The practice of hapkido developed out of various other martial arts that have been performed for many, many years. The form as it is known today is considered to be a relatively modern martial art, with inception dates set around the mid 1900s. Two Grand Masters, Han Jae Ji and Yong-Sul Choi, are credited with shaping the discipline and introducing it to the West. Some, however, credit Yong-Sul Choi alone. Both Grand Masters came to the United States in the 1980s with the aim of opening hapkido schools and increasing Western awareness of the martial art, and were followed in later years by other masters who wanted to preserve the teachings of these two men.
In Korean, hapkido means the way (do) of life energy (ki) and harmony (hap). Hapkido is designed to be a martial art that harmonizes body energy while maintaining a state of non-aggression. Many martial arts focus on non-aggression, and can be practiced by men and women of all ranges of size and strength. This form is about calculated moves rather than brute force.
Hapkido is governed by three essential principles. The first has to do with a circular nature, that all motions move within a round and that activity while sparring is kept inside a ball of energy, with opponents focusing energy tightly within.

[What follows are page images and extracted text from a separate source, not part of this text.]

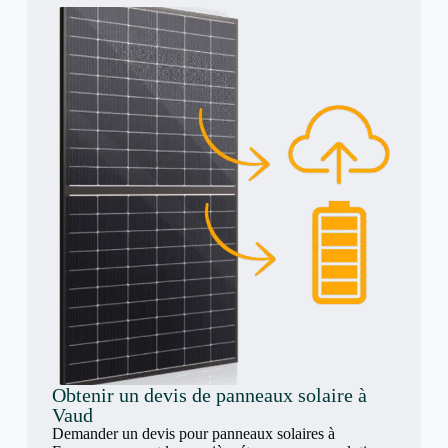
Obtenir un devis de panneaux solaire à
Vaud
Demander un devis pour panneaux solaires à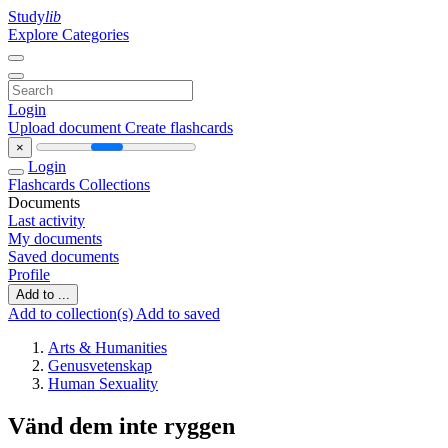
Study
lib
Explore Categories
Login
Upload document
Create flashcards
×
Login
Flashcards
Collections
Documents
Last activity
My documents
Saved documents
Profile
Add to ...
Add to collection(s)
Add to saved
Arts & Humanities
Genusvetenskap
Human Sexuality
Vänd dem inte ryggen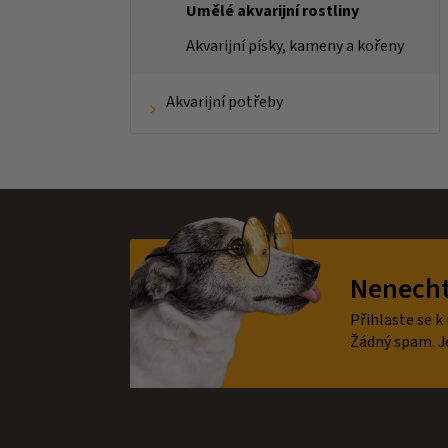
Umělé akvarijní rostliny
Akvarijní písky, kameny a kořeny
Akvarijní potřeby
Z
á
Nenechte
p
a
Přihlaste se k
t
Žádný spam. J
í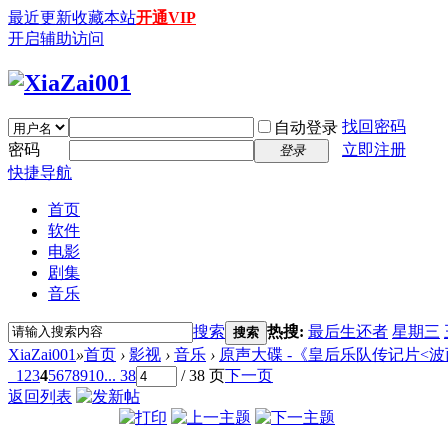
最近更新
收藏本站
开通VIP
开启辅助访问
找回密码
自动登录
密码
立即注册
登录
快捷导航
首页
软件
电影
剧集
音乐
搜索
热搜:
最后生还者
星期三
搜索
XiaZai001
»
首页
›
影视
›
音乐
›
原声大碟 -《皇后乐队传记片<波西米
1
2
3
4
5
6
7
8
9
10
... 38
/ 38 页
下一页
返回列表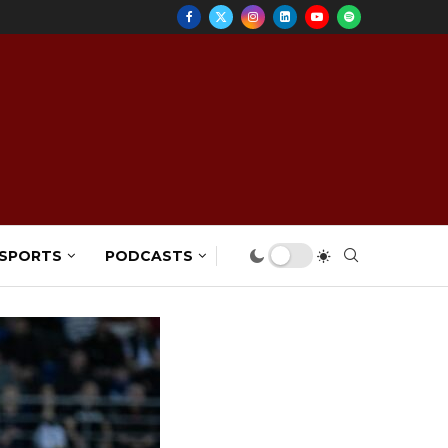
 SPORTS
PODCASTS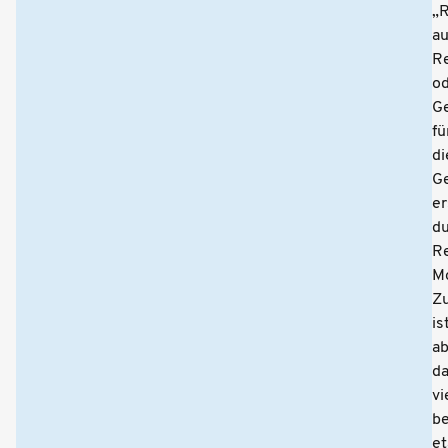
„
au
R
o
Ge
fü
di
G
er
d
Re
M
Z
is
ab
d
vi
be
et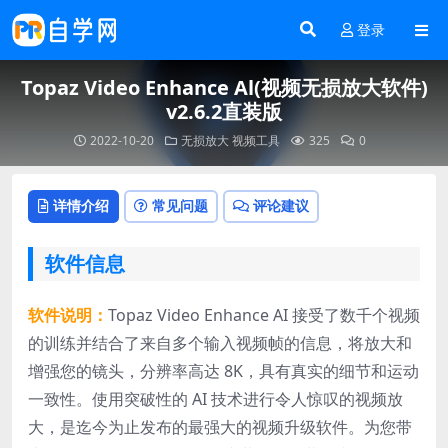
登录
Topaz Video Enhance Al(视频无损放大软件)
v2.6.2直装版
2022-10-20
无损放大
视频工具
325
0
详情介绍
常见问题
评论建议
软件信息
软件说明：
Topaz Video Enhance AI 接受了数千个视频
的训练并结合了来自多个输入视频帧的信息，将放大和
增强您的镜头，分辨率高达 8K，具有真实的细节和运动
一致性。使用突破性的 AI 技术进行令人惊叹的视频放
大，是迄今为止发布的最强大的视频升级软件。为您带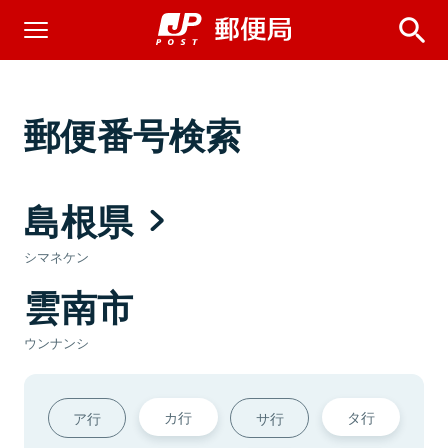
郵便番号検索
島根県
シマネケン
雲南市
ウンナンシ
カ行
タ行
ア行
サ行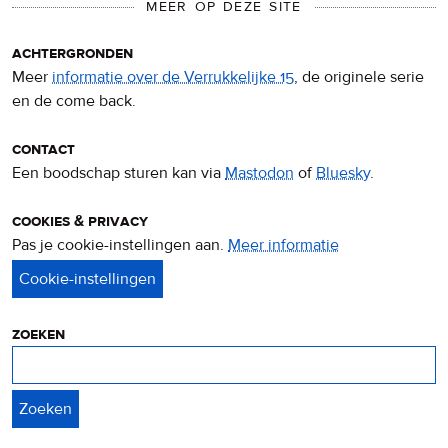
MEER OP DEZE SITE
achtergronden
Meer
informatie over de Verrukkelijke 15
, de originele serie
en de come back.
contact
Een boodschap sturen kan via
Mastodon
of
Bluesky
.
cookies & privacy
Pas je cookie-instellingen aan.
Meer informatie
over
privacy
&
cookies
zoeken
Zoeken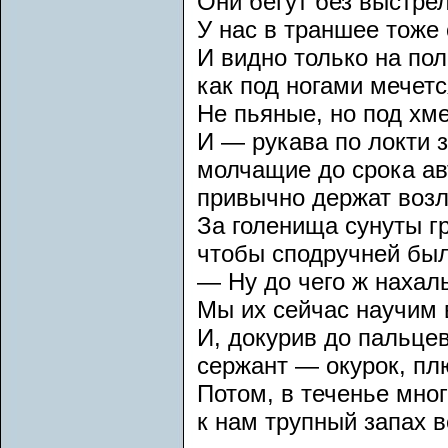
Они бегут без выстрел
У нас в траншее тоже 
И видно только на пол
как под ногами мечетс
Не пьяные, но под хме
И — рукава по локти з
молчащие до срока а
привычно держат возл
За голенища сунуты г
чтобы сподручней был
— Ну до чего ж нахаль
Мы их сейчас научим 
И, докурив до пальцев
сержант — окурок, плю
Потом, в теченье мног
к нам трупный запах в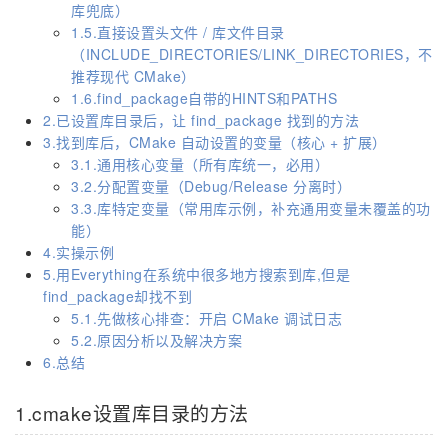
库兜底）
1.5.直接设置头文件 / 库文件目录
（INCLUDE_DIRECTORIES/LINK_DIRECTORIES，不
推荐现代 CMake）
1.6.find_package自带的HINTS和PATHS
2.已设置库目录后，让 find_package 找到的方法
3.找到库后，CMake 自动设置的变量（核心 + 扩展）
3.1.通用核心变量（所有库统一，必用）
3.2.分配置变量（Debug/Release 分离时）
3.3.库特定变量（常用库示例，补充通用变量未覆盖的功
能）
4.实操示例
5.用Everything在系统中很多地方搜索到库,但是
find_package却找不到
5.1.先做核心排查：开启 CMake 调试日志
5.2.原因分析以及解决方案
6.总结
1.cmake设置库目录的方法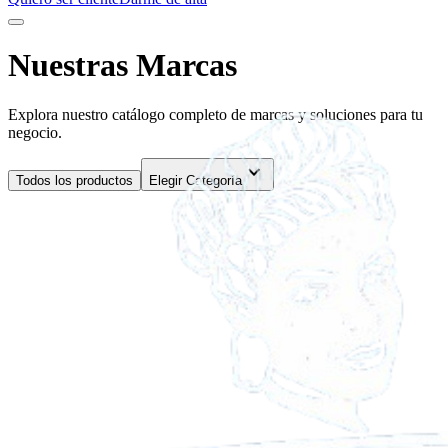
Nuestras Marcas
Explora nuestro catálogo completo de marcas y soluciones para tu
negocio.
expand_more
Todos los productos
Elegir Categoría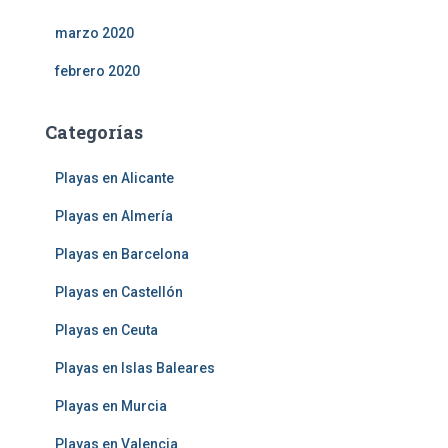
marzo 2020
febrero 2020
Categorías
Playas en Alicante
Playas en Almería
Playas en Barcelona
Playas en Castellón
Playas en Ceuta
Playas en Islas Baleares
Playas en Murcia
Playas en Valencia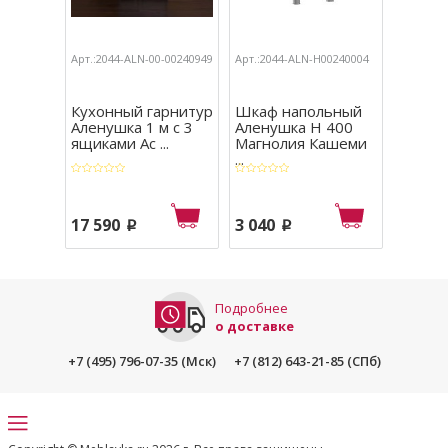
Арт.:2044-ALN-00-00240949
Арт.:2044-ALN-Н00240004
Арт.:204
Кухонный гарнитур
Шкаф напольный
Шкаф 
Аленушка 1 м с 3
Аленушка Н 400
Алену
ящиками Ас ...
Магнолия Кашеми
Астра С
...
17 590
3 040
4 740
p
p
Подробнее
о доставке
+7 (495) 796-07-35 (Мск)
+7 (812) 643-21-85 (СПб)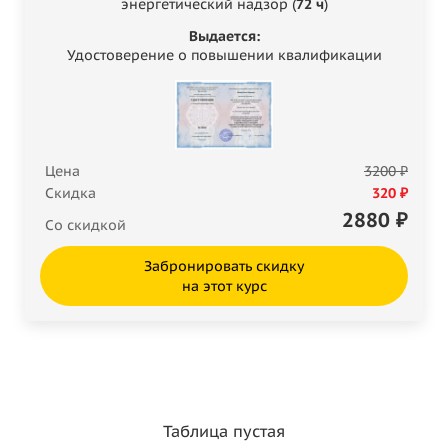
энергетический надзор (
72 ч
)
Выдается:
Удостоверение о повышении квалификации
Цена
3200 ₽
Скидка
320 ₽
2880
₽
Со скидкой
Забронировать скидку
на этот курс
Таблица пустая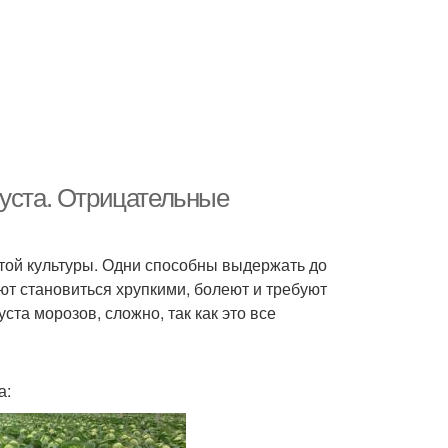
пуста. Отрицательные
этой культуры. Одни способны выдержать до
ают становиться хрупкими, болеют и требуют
ста морозов, сложно, так как это все
а: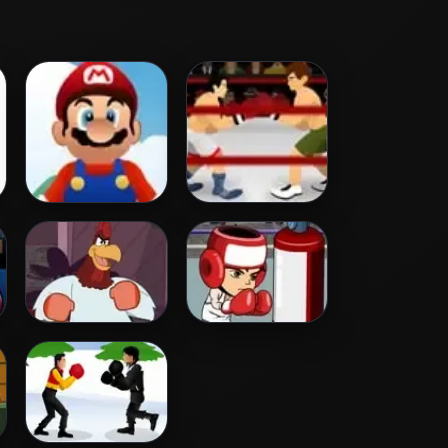
Mario Boxing
Ben 10 Boxing 2
Daffy Duck In
Ben 10 I love
Feather Weight
Boxing
Duck Boxing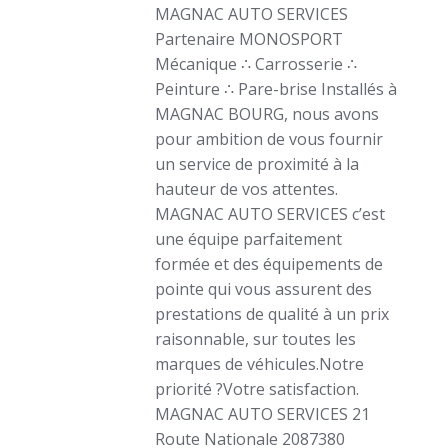
MAGNAC AUTO SERVICES
Partenaire MONOSPORT
Mécanique ∴ Carrosserie ∴
Peinture ∴ Pare-brise Installés à
MAGNAC BOURG, nous avons
pour ambition de vous fournir
un service de proximité à la
hauteur de vos attentes.
MAGNAC AUTO SERVICES c’est
une équipe parfaitement
formée et des équipements de
pointe qui vous assurent des
prestations de qualité à un prix
raisonnable, sur toutes les
marques de véhicules.Notre
priorité ?Votre satisfaction.
MAGNAC AUTO SERVICES 21
Route Nationale 2087380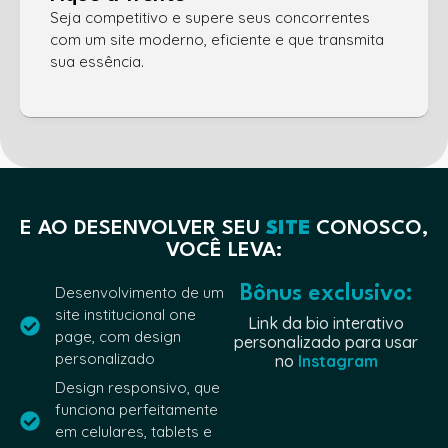
Seja competitivo e supere seus concorrentes
com um site moderno, eficiente e que transmita
sua essência.
E AO DESENVOLVER SEU
SITE
CONOSCO,
VOCÊ LEVA:
Bônus exclusivo:
Desenvolvimento de um
site institucional one
Link da bio interativo
page, com design
personalizado para usar
personalizado
no
Instagram
Design responsivo, que
funciona perfeitamente
em celulares, tablets e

This art also incorporates a principal of the river, which involves flowing and easily adapted motion; energy is conserved for the right moment, like a river breaking out. Hapkido uses the principle of influence, forcing a would be attacker to adopt defensive movements and leave openings which can be taken advantage of.
This discipline incorporates weapons, knowledge of nerve points, kicking, throws, joint locks, and hitting techniques into a flowing and beautiful discipline wherein an attacker can be easily neutralized. As a defensive martial art, Hapkido is designed to deflect attack back onto the attacker in a peaceful way. Often, it takes advantage of nerve points in conjunction with joints to immobilize an attacker. This discipline does not require great strength, and as a result, Hapkido is often integrated into self defense classes for weaker individuals.
Hapkido incorporates physical and spiritual discipline to build character as well as self defense skills. The desired end result is a well rounded, peaceful individual who is capable of self defense in situations where it is warranted.